Learnosity is continuing to investigate with third-party vendors for a complete root cause analysis.

Learnosity Support and Systems Engineering teams will follow up with additional information as it becomes available.

Please reach out if you have any questions or concerns.

Posted Sep 24, 2020 - 16:11 EDT

Update

As of 7:58 UTC, analytics endpoints have restored to operational performance.

Learnosity Support and Systems Engineering teams are continuing to monitor the issue, and will follow on with an update and resolution as soon as possible.

Posted Sep 24, 2020 - 15:59 EDT

Update

As of 7:48 UTC, we are still investigating this issue.

Session data availability and report loading is improving and we're investigating if wider outages in third-party services are a contributing factor.

Learnosity Support and Systems Engineering teams are continuing to actively investigate the issue, and will follow on with an update and resolution as soon as possible.

Posted Sep 24, 2020 - 15:53 EDT

Update

As of 7:32 UTC, we are still investigating this issue.

IE and AU regions appear unaffected. Continuing to investigate impact on isolated segments of US region.

Learnosity Support and Systems Engineering teams are continuing to actively investigate the issue, and will follow on with an update and resolution as soon as possible.

Posted Sep 24, 2020 - 15:35 EDT

Update

As of 7:28 UTC, we are still investigating possible delays in the availability of session data.

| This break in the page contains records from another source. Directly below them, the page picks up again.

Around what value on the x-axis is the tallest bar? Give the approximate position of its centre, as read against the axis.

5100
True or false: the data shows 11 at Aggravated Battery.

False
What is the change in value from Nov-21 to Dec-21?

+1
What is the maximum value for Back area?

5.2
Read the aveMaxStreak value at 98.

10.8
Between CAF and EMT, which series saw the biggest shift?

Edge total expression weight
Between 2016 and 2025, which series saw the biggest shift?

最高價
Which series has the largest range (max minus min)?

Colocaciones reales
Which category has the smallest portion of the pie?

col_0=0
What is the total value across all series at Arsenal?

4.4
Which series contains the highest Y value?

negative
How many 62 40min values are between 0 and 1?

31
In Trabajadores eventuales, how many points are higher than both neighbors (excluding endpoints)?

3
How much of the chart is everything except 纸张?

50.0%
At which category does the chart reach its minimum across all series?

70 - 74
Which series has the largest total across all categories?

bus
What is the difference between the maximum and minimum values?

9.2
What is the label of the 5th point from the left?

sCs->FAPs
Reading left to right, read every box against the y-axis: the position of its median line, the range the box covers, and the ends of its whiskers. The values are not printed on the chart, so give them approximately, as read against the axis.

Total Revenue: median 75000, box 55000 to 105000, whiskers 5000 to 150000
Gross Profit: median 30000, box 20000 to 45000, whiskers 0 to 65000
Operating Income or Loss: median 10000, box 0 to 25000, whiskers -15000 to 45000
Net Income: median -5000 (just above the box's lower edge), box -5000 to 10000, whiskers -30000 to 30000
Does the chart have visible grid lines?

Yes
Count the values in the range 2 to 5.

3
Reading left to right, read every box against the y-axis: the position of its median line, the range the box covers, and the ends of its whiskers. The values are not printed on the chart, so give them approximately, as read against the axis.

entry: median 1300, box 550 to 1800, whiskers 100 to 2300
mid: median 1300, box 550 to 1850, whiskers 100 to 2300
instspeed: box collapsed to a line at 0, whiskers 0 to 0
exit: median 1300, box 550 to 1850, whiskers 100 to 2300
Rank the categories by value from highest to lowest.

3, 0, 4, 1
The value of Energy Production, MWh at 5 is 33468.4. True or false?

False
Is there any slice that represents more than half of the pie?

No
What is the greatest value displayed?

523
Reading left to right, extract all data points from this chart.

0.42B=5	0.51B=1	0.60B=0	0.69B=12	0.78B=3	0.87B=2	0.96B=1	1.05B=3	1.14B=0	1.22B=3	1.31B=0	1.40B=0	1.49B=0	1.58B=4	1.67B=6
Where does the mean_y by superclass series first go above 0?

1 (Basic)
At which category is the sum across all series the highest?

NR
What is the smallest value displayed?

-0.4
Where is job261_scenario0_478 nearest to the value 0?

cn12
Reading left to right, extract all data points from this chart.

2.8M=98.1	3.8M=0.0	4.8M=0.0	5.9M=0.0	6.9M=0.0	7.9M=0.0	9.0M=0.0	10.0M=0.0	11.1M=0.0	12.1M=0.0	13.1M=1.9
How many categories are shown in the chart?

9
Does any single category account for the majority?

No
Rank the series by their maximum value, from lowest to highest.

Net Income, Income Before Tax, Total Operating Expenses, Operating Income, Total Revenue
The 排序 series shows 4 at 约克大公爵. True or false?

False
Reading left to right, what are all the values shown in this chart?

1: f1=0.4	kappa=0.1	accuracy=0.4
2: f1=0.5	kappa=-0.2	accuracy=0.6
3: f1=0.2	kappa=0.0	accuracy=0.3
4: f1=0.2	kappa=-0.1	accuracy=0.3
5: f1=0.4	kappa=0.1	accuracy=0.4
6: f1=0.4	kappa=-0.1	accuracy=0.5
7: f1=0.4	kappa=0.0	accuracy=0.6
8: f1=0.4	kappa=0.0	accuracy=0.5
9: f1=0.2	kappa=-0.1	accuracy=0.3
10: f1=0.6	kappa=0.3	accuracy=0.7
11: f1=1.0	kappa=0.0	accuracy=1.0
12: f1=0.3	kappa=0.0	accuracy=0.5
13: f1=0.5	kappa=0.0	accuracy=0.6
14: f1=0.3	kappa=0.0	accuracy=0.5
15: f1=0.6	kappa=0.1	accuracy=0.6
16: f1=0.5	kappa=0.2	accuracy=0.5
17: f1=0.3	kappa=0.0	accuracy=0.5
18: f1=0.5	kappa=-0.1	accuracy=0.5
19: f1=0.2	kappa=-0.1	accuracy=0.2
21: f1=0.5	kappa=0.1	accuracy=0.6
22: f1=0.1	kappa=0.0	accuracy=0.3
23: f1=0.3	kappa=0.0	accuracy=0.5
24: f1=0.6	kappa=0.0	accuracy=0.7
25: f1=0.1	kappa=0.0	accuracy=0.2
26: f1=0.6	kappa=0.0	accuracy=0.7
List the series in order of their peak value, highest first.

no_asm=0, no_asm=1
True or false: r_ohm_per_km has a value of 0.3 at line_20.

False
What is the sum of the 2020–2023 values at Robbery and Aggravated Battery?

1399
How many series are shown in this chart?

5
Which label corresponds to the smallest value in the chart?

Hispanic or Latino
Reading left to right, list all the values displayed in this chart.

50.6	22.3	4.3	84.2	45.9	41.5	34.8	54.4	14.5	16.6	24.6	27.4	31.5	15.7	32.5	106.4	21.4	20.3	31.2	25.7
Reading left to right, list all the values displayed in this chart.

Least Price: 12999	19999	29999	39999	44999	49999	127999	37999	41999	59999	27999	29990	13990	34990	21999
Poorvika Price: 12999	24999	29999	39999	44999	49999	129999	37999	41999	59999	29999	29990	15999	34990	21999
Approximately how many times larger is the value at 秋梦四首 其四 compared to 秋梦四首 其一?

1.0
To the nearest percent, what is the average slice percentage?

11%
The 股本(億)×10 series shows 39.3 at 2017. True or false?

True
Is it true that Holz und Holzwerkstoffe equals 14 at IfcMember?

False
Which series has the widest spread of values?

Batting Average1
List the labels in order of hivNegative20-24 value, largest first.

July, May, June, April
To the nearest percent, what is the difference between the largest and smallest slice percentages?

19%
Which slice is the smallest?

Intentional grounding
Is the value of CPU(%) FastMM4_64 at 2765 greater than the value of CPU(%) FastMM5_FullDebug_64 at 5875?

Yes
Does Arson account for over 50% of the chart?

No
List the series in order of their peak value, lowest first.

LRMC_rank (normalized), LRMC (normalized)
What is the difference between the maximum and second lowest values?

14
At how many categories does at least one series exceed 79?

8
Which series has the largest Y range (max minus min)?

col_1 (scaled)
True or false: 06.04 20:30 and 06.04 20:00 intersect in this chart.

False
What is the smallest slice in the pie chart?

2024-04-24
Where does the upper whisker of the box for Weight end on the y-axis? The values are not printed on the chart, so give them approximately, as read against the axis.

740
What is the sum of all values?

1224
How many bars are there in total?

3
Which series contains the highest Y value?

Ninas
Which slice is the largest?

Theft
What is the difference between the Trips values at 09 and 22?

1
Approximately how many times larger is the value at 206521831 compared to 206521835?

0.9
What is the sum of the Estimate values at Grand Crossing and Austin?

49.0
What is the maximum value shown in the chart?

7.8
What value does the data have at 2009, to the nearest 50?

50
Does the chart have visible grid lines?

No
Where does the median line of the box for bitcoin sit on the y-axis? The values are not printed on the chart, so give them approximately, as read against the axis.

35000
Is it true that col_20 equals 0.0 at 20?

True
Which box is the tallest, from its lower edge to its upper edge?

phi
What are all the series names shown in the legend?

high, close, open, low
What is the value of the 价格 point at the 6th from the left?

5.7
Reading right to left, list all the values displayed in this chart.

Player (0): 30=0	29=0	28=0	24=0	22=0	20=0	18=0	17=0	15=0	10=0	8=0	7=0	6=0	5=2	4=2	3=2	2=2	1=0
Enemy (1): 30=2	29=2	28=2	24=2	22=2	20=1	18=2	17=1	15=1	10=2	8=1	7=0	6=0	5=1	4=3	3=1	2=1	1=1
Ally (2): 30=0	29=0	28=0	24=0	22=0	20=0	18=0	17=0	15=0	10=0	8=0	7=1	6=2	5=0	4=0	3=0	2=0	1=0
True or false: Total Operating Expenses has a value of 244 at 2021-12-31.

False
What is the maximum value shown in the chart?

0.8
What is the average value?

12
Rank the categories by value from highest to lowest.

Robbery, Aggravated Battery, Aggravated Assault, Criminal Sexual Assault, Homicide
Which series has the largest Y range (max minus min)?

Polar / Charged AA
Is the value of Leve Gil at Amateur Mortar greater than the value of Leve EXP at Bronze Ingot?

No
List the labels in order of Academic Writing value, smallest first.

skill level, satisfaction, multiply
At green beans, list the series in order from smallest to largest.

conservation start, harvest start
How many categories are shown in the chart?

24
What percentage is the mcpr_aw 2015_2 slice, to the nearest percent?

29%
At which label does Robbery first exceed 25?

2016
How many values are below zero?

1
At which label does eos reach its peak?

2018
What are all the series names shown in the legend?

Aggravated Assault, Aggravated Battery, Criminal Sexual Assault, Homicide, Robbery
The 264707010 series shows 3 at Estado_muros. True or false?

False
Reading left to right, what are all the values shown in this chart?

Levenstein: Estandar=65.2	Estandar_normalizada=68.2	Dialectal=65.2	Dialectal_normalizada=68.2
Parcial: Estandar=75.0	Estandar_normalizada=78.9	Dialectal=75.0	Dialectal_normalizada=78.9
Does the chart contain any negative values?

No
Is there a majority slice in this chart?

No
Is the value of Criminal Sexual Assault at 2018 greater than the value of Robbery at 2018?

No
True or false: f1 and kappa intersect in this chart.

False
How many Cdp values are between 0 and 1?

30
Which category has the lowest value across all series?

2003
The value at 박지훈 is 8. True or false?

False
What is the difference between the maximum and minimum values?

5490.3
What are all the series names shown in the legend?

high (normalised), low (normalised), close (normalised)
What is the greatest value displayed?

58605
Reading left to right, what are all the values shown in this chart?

At present this appears to be isolated and not affecting all customers.

Learnosity Support and Systems Engineering teams are continuing to actively investigate the issue, and will follow on with an update and resolution as soon as possible.

Posted Sep 24, 2020 - 15:29 EDT

Investigating

As of 7:18 UTC, We are currently investigating possible delays in retrieving post-submission session data affecting all regions.

As far as we can tell right now, assessment delivery is unaffected, and all sessions are being captured.

Learnosity Support and Systems Engineering teams are actively investigating the issue, and will follow on with an update and resolution as soon as possible.

Posted Sep 24, 2020 - 15:24 EDT

This incident affected: AMER || Analytics (Loading and rendering of reports, Availability of session information), APAC || Analytics (Loading and rendering of reports, Availability of session information), and EMEA || Analytics (Loading and rendering of reports, Availability of session Information).